Problem description: Copy all the lines below without altering anything.

Exercise data:

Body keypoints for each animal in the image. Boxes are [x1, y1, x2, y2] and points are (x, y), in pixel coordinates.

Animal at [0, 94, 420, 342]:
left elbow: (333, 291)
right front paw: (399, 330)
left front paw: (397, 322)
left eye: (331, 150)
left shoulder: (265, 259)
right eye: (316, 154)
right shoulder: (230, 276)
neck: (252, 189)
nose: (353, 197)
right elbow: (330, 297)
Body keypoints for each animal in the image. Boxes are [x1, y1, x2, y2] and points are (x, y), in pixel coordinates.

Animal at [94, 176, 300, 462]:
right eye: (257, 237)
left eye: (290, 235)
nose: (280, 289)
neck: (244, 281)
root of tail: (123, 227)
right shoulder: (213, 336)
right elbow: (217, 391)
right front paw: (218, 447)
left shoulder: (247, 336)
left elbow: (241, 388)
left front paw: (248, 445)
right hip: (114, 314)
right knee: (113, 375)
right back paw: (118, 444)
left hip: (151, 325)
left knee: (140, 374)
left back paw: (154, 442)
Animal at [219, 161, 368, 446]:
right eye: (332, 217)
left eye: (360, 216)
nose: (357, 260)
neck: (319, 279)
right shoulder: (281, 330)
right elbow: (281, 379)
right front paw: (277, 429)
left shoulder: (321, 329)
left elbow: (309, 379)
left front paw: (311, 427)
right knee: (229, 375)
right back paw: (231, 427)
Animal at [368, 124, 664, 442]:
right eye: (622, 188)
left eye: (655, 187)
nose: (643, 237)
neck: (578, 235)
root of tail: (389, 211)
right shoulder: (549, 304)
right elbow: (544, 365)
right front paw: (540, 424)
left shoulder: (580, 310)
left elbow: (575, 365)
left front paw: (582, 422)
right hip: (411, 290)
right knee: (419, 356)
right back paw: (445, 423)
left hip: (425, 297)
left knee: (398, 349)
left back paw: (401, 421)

Your solution:
Body keypoints for each animal in the image. Boxes are [x1, y1, x2, y2] and points are (x, y), in pixel coordinates.

Animal at [0, 94, 420, 342]:
left elbow: (333, 291)
right front paw: (399, 330)
left front paw: (397, 322)
left eye: (331, 150)
left shoulder: (265, 259)
right eye: (316, 154)
right shoulder: (230, 276)
neck: (252, 189)
nose: (353, 197)
right elbow: (330, 297)
Body keypoints for each animal in the image. Boxes are [x1, y1, x2, y2] and points are (x, y), in pixel coordinates.

Animal at [94, 176, 300, 462]:
right eye: (257, 237)
left eye: (290, 235)
nose: (280, 289)
neck: (244, 281)
root of tail: (123, 227)
right shoulder: (213, 336)
right elbow: (217, 391)
right front paw: (218, 447)
left shoulder: (247, 336)
left elbow: (241, 388)
left front paw: (248, 445)
right hip: (114, 314)
right knee: (113, 375)
right back paw: (118, 444)
left hip: (151, 325)
left knee: (140, 374)
left back paw: (154, 442)
Animal at [219, 161, 368, 446]:
right eye: (332, 217)
left eye: (360, 216)
nose: (357, 260)
neck: (319, 279)
right shoulder: (281, 330)
right elbow: (281, 379)
right front paw: (277, 429)
left shoulder: (321, 329)
left elbow: (309, 379)
left front paw: (311, 427)
right knee: (229, 375)
right back paw: (231, 427)
Animal at [368, 124, 664, 442]:
right eye: (622, 188)
left eye: (655, 187)
nose: (643, 237)
neck: (578, 235)
root of tail: (389, 211)
right shoulder: (549, 304)
right elbow: (544, 365)
right front paw: (540, 424)
left shoulder: (580, 310)
left elbow: (575, 365)
left front paw: (582, 422)
right hip: (411, 290)
right knee: (419, 356)
right back paw: (445, 423)
left hip: (425, 297)
left knee: (398, 349)
left back paw: (401, 421)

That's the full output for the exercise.